Role of human 3α-hydroxysteroid dehydrogenase isoforms (AKR1C1-AKR1C3) in the extrahepatic metabolism of the steroidal aromatase inactivator Formestane.

The clinical use of the steroidal aromatase inhibitor Formestane (4-hydroxandrostenedione, 4-OHA) in the treatment of advanced ER+ breast cancer has been discontinued, and therefore, interest in this remarkable drug has vanished. As a C-19 sterol, 4-OHA can undergo extensive intracellular metabolism depending on the expression of specific enzymes in the corresponding cells. We used the metabolites 4β-hydroxyandrosterone, 4β-hydroxyepiandrosterone and its 17β-reduced derivative as standards for the proof of catalytic activity present in the cell culture medium and expressed by the isolated enzymes.

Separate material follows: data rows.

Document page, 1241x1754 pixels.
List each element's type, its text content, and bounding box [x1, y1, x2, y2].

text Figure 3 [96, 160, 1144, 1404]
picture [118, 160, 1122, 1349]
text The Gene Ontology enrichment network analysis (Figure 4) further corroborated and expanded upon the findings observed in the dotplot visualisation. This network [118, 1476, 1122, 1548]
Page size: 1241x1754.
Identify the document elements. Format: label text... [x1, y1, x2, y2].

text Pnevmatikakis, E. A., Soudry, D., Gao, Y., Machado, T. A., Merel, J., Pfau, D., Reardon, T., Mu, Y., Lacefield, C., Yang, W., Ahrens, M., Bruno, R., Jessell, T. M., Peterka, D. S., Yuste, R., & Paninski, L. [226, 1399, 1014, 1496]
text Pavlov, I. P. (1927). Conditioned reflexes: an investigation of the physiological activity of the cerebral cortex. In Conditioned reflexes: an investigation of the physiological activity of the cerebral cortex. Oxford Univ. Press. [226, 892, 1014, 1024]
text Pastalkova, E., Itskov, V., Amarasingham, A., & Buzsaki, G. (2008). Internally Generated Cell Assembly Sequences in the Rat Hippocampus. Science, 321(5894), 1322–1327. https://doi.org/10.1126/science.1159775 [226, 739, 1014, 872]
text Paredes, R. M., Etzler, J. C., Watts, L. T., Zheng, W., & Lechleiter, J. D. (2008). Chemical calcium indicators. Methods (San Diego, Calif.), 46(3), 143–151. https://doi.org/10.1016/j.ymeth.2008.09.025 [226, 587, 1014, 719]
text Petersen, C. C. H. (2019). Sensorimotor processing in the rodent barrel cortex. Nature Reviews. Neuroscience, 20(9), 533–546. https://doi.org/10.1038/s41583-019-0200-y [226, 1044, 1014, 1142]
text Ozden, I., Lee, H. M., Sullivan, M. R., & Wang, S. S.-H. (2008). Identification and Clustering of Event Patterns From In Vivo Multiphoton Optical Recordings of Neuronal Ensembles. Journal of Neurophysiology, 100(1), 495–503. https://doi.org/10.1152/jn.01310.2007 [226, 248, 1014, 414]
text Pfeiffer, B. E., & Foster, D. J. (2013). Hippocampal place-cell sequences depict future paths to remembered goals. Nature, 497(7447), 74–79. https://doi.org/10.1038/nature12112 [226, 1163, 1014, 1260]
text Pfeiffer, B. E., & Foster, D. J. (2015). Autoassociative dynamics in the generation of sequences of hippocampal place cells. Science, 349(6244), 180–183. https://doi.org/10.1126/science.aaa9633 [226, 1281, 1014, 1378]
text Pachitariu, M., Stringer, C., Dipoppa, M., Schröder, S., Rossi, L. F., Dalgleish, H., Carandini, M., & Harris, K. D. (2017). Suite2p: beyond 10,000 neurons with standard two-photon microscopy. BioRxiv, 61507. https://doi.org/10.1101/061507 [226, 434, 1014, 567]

All of the aldo-keto reductases AKR1C1, AKR1C2, AKR1C3 and AKR1C4 catalysed the reduction of the 3-keto-group and the Δ4,5 double bond of 4-OHA at the same time. Molecular docking experiments using microscale thermophoresis and the examination of the kinetic behaviour of the isolated enzymes with the substrate 4-OHA proved that AKR1C3 had the highest affinity for the substrate, whereas AKR1C1 was the most efficient enzyme. Both enzymes (AKR1C1and AKR1C3) are highly expressed in adipose tissue and lungs, exhibiting 3β-HSD activity. The possibility that 4-OHA generates biologically active derivatives such as the androgen 4-hydroxytestosterone or some 17β-hydroxy derivatives of the 5α-reduced metabolites may reawaken interest in Formestane, provided that a suitable method of administration can be developed, avoiding oral or intramuscular depot-injection administration.